Feasibility of Image Guided Control of Concentric Tube Robots for Visualization of the Bladder Wall Utilizing 2D Video

Finished: 2024-09-12

BSc assignment

Currently, visual inspection of the bladder wall for locating bladder cancer is done during a cystoscopy using manually operated instruments. Flexible endoscopes do offer a full range of vision of the bladder but lack dexterity. The conventional tumour documentation is based on provisional hand-made drawings to mark locations and is susceptible to inaccuracy due to variations in drawings and interpretation.

To better direct the treatment and reduce these harmful side effects, the documentation method needs to be improved. In a joint research effort between RadboudUMC and the University of Twente (UT), the use of a CTR and optical coherence tomography (OCT) sensor to inspect the bladder wall is proposed. Improving tracking of the bladder wall texture and classification of suspected tumours across successive cystoscopy sessions.
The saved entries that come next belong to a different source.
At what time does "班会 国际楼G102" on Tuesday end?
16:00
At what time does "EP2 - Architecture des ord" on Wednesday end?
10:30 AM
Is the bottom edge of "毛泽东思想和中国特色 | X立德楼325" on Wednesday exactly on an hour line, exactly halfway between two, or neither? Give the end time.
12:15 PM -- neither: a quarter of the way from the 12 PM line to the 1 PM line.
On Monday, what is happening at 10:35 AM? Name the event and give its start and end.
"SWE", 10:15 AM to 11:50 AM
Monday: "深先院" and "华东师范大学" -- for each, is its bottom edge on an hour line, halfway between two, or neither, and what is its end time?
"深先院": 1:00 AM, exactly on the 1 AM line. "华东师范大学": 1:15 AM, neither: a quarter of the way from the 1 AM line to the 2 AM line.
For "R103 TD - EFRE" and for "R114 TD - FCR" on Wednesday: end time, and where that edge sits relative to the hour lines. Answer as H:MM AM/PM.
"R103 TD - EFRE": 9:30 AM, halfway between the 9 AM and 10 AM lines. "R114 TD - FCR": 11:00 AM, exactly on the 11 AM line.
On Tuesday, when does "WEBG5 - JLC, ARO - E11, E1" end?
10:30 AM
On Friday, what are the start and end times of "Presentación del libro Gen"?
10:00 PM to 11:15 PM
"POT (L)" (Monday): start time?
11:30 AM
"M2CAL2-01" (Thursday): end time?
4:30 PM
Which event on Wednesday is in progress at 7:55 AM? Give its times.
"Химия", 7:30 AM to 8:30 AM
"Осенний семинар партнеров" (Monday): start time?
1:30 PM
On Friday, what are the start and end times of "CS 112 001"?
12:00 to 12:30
This thesis will report on the feasibility of using a 2D video to act as a state estimator that can be utilized for applying feedback on the CTR control loop. To detect motion, the video frames, which are individual images, need to contain enough point features. Therefore, the presence and quality of different feature types in bladder footage will be evaluated.

The feature types evaluated will be: SURF (blobs), SIFT (blobs), ORB (corners), KAZE (blobs), BRISK (corners). These feature types are selected from the types supported by MATLAB, the program used for image analysis.